ASSIGNMENT 1 —
Answer these questions about the Samuel Claggett Chew biography:
(a) In what city was Chew born?
(b) What book did Chew dedicate to Horace Howard Furness?
(c) At which school did Chew teach in 1913?
ASSIGNMENT 2 — Please continue the Samuel Claggett Chew biography from its last sentence.

SELECTED PASSAGE —
= Samuel Claggett Chew =

American literary scholar (1888–1960)

Samuel Claggett Chew (August 31, 1888 – January 16, 1960) was a scholar of English literature and drama who taught at Bryn Mawr College.

== Education and teaching posts ==
Chew hailed from a prominent American family and was born in Baltimore. He received his bachelor's degree from Johns Hopkins in 1909 and earned the doctorate there in 1913: while at the university, he was elected to the Phi Beta Kappa honor society. As a young man, he came into contact with Horace Howard Furness, who served as a role model for him; the younger man dedicated his 1915 book, The Dramas of Lord Byron, to Furness. He revered the editor of The New Variorum Shakespeare for his "wisdom and benevolence and large-heartedness and sense of humor."

Chew began his teaching career at the high school level at the Gilman Country School in Baltimore in 1909. For the next two years he was a fellow at Johns Hopkins while studying for his doctorate. In 1913 he taught at the Hotchkiss School in Salisbury, Connecticut.

EXERCISE DATA —
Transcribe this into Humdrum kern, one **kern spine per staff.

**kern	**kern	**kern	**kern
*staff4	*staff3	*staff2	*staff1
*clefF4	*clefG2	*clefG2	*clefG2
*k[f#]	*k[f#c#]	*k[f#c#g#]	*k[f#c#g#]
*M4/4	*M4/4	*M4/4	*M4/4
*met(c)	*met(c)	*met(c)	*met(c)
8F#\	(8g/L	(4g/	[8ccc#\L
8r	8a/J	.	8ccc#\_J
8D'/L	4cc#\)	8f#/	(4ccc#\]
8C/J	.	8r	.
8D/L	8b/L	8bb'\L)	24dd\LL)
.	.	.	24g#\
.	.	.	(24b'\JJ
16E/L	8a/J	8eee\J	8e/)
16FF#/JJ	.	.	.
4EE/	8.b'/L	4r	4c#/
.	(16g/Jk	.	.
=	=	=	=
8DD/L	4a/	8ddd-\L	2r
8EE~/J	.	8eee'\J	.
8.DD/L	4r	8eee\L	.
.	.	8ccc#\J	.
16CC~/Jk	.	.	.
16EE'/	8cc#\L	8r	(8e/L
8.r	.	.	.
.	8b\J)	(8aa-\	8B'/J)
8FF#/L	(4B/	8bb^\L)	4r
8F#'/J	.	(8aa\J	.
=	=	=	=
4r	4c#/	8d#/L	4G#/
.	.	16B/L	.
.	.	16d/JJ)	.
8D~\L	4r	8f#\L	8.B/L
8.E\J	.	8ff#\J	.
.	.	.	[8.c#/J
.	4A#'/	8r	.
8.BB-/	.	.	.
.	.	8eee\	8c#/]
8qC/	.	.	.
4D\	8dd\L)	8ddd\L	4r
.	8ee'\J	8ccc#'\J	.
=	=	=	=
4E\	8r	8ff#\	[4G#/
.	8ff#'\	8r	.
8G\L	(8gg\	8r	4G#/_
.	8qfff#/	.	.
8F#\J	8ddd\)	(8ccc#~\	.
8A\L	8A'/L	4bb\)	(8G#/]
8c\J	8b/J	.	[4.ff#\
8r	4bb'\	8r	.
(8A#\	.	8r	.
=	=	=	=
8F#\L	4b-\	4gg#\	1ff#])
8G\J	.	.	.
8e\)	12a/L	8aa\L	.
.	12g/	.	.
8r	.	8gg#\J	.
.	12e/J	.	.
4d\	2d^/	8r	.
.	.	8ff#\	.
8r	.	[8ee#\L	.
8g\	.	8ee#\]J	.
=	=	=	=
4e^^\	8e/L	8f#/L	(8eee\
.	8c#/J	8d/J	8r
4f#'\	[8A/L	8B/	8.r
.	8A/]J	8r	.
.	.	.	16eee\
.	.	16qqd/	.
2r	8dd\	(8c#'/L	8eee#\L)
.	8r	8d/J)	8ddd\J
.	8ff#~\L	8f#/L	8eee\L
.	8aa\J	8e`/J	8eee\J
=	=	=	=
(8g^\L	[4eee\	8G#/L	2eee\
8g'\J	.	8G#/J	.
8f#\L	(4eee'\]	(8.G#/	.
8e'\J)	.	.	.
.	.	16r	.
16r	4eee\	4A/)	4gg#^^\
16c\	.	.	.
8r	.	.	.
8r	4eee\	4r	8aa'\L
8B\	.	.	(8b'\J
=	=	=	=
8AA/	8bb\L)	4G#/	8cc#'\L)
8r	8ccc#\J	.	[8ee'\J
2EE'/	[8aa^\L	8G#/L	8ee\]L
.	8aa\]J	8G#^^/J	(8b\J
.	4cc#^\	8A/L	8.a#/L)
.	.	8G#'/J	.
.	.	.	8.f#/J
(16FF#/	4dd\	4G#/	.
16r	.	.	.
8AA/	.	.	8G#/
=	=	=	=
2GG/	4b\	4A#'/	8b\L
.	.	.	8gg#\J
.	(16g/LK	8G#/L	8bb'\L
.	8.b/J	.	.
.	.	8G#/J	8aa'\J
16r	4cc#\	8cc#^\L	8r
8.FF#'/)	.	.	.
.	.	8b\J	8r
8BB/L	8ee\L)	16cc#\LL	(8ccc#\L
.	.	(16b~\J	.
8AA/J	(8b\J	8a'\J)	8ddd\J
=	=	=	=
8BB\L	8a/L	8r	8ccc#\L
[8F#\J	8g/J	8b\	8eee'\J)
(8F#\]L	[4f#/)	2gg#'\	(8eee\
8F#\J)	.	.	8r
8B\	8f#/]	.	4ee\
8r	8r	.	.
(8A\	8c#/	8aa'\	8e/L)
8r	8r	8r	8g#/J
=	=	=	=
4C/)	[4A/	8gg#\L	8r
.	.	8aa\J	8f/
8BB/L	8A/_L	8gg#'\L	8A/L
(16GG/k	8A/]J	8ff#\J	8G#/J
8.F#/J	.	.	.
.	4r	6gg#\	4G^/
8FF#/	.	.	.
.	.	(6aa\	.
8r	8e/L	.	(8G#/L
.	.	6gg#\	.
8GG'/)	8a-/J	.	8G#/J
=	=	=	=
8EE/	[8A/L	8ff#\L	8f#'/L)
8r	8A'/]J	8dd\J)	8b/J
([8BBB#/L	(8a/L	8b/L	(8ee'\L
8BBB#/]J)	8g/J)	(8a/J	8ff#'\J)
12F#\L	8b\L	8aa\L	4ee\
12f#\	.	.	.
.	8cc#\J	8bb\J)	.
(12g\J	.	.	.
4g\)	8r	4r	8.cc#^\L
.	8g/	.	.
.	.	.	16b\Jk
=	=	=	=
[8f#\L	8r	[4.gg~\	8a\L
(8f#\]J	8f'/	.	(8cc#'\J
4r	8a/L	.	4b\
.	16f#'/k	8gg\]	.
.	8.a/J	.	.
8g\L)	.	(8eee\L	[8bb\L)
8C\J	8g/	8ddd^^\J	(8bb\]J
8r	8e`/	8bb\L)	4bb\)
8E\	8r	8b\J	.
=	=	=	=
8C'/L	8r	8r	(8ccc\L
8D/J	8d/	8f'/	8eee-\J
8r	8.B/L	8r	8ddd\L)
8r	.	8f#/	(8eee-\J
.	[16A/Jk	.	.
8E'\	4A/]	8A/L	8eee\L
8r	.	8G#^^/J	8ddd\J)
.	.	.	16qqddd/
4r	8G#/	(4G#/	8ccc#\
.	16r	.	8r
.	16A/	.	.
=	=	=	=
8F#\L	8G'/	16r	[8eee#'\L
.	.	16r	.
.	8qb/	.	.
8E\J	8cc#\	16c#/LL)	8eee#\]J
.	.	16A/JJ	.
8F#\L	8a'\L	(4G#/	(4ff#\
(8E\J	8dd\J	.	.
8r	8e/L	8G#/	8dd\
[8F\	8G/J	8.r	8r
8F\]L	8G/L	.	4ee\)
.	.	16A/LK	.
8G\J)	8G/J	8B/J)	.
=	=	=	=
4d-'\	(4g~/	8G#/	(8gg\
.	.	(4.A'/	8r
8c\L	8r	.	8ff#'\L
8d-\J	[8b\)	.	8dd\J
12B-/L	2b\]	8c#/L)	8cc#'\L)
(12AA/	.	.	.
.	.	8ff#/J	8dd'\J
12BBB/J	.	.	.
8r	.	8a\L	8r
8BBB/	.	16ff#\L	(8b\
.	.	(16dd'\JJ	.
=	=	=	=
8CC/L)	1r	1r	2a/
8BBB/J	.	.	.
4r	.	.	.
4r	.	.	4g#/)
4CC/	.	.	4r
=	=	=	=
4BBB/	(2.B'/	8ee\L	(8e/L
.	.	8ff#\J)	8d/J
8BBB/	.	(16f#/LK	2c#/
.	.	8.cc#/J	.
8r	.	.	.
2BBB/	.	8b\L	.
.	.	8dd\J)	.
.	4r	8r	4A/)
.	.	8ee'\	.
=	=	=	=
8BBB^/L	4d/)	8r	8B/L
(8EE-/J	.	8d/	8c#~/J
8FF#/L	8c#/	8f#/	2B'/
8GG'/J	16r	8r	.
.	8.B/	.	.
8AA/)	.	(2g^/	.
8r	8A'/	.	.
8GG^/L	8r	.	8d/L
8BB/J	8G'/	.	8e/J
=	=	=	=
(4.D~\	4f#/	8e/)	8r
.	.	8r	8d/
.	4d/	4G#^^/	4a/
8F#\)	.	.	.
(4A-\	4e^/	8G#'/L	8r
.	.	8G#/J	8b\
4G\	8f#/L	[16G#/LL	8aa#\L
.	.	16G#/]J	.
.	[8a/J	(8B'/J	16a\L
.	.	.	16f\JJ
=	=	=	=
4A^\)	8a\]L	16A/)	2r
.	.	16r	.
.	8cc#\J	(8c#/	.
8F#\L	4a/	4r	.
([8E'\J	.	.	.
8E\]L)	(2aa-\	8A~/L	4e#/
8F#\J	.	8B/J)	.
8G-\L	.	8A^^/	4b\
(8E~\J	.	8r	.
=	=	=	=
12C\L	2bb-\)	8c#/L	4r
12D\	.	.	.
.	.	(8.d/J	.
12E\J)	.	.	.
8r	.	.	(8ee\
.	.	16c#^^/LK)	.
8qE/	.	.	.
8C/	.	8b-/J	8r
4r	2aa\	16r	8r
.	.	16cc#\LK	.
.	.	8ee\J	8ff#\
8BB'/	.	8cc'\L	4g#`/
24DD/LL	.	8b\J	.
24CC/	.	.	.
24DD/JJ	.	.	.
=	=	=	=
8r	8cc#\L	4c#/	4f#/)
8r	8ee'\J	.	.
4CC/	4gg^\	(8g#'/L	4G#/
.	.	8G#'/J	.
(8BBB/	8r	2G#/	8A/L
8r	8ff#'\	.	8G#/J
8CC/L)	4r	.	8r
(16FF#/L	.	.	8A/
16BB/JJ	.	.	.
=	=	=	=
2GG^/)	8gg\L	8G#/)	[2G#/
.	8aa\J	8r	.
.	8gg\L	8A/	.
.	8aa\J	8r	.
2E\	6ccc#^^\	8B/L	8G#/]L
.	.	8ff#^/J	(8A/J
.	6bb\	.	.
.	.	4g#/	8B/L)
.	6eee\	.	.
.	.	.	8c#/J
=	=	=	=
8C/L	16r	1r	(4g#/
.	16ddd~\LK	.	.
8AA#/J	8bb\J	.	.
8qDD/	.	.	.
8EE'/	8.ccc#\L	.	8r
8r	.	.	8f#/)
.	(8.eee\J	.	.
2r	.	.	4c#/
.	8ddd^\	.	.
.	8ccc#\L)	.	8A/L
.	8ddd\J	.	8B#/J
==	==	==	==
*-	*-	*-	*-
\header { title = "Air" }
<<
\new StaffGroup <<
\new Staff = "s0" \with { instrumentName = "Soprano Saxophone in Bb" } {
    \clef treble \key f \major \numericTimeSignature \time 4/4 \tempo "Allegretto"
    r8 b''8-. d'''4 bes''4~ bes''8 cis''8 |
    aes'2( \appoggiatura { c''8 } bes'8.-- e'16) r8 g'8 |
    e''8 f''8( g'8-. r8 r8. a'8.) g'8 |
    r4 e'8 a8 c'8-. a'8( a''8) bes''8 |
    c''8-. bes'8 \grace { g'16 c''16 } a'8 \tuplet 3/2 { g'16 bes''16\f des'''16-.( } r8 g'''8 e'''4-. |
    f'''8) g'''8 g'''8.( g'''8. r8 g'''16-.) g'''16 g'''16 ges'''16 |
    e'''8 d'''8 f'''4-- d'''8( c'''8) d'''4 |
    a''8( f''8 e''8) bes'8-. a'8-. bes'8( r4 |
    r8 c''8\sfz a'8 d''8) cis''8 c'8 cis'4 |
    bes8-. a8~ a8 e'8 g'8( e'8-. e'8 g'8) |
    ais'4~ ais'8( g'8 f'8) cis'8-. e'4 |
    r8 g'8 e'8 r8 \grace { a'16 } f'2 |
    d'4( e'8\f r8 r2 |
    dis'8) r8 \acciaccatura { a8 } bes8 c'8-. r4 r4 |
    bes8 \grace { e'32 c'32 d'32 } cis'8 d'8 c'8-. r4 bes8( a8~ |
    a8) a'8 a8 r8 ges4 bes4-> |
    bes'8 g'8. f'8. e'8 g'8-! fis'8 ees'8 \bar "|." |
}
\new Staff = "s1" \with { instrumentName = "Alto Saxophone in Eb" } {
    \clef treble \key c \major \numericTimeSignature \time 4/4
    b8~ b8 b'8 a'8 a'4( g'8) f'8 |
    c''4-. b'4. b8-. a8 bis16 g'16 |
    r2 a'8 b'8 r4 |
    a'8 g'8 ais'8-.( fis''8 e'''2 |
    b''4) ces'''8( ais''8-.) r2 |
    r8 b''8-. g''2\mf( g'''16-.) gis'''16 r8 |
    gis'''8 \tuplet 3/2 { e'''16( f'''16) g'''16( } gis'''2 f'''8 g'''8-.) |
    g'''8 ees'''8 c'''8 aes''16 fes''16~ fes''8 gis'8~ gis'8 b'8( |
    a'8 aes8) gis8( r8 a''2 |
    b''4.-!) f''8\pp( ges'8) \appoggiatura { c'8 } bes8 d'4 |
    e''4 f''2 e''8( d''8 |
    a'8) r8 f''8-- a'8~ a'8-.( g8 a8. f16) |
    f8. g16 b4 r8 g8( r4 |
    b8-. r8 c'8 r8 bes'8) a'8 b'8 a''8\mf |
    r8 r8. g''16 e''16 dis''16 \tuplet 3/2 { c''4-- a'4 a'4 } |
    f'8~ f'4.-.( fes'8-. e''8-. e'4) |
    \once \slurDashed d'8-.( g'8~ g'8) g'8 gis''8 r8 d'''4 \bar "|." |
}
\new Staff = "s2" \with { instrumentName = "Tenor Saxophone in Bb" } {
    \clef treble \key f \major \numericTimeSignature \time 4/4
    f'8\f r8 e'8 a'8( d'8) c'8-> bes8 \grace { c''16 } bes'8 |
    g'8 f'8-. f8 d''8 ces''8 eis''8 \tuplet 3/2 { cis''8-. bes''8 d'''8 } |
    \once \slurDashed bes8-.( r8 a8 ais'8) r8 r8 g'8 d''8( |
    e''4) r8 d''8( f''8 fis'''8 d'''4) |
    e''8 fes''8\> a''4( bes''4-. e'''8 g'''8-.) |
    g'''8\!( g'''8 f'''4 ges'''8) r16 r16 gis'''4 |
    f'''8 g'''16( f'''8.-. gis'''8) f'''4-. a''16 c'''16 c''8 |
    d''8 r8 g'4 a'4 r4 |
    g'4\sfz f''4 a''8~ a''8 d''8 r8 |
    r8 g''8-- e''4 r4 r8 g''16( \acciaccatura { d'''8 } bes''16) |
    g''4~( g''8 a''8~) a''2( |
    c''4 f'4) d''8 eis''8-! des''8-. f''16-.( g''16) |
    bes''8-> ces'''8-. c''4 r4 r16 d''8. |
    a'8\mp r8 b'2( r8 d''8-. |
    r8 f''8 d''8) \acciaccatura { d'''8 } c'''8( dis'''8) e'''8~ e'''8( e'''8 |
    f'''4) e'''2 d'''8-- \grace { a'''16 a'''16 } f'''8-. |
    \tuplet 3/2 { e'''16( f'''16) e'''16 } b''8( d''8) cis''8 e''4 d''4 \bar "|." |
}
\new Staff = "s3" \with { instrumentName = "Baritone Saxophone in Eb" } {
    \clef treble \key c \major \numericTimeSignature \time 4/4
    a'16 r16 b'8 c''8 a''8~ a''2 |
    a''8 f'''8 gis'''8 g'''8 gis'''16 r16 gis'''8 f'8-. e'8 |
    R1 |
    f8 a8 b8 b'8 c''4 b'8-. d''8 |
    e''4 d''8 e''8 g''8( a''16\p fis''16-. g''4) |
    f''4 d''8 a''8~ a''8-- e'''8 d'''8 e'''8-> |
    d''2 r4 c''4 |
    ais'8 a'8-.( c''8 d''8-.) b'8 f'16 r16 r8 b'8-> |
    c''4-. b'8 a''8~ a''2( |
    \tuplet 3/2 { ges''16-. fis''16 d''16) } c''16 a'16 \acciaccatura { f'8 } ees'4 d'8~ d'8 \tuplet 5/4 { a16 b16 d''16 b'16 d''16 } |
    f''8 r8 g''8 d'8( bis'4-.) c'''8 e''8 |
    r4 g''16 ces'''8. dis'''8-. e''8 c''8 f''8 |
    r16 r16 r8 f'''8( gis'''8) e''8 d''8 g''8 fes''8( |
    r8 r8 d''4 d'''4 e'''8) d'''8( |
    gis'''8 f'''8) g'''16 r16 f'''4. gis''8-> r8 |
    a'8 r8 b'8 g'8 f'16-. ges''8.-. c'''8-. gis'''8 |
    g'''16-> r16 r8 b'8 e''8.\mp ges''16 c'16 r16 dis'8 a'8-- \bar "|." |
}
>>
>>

WRITTEN REPLY 1 —
(a) Baltimore
(b) The Dramas of Lord Byron (1915)
(c) The Hotchkiss School in Salisbury, Connecticut

WRITTEN REPLY 2 —
The academic institution to which he was to devote the majority of his professional life was Bryn Mawr College. Chew became an instructor in English there in 1914. Two years later he was promoted to the rank of associate professor. Later, he was made Mary Garrett Alumnae Professor of English. His position was named after an early proponent of women's right to vote. In total, he taught at the exclusive Pennsylvania women's college for more than 40 years.

Since Chew was well known in scholarly circles and published extensively, he was often invited to lecture at other universities, among them the University of Chicago, the University of Toronto, his alma mater Johns Hopkins, Western Reserve, and Harvard Universities. He also lectured at the Pierpont Morgan Library in New York. He was a visiting lecturer at Pomona College in 1954–55 and at the Claremont Graduate School from 1955 to 1957.

== Popular writing and book reviews ==
Chew was active as a critic and book reviewer. He wrote 3,000 book reviews in the field of English literature, many of them published in The New York Herald Tribune and The Nation. His last book review, concerning a two-volume edition of Coleridge's letters, appeared in the Herald Tribune the same day as his obituary.

In 1925 Chew won first prize, offered by The Saturday Review of Literature, for the best discussion of the way in which Joseph Conrad might have finished his fragmentary novel titled Suspense. He also wrote for Vanity Fair. This magazine offered prizes to those who could answer the dozens of questions Chew had assembled for the contest.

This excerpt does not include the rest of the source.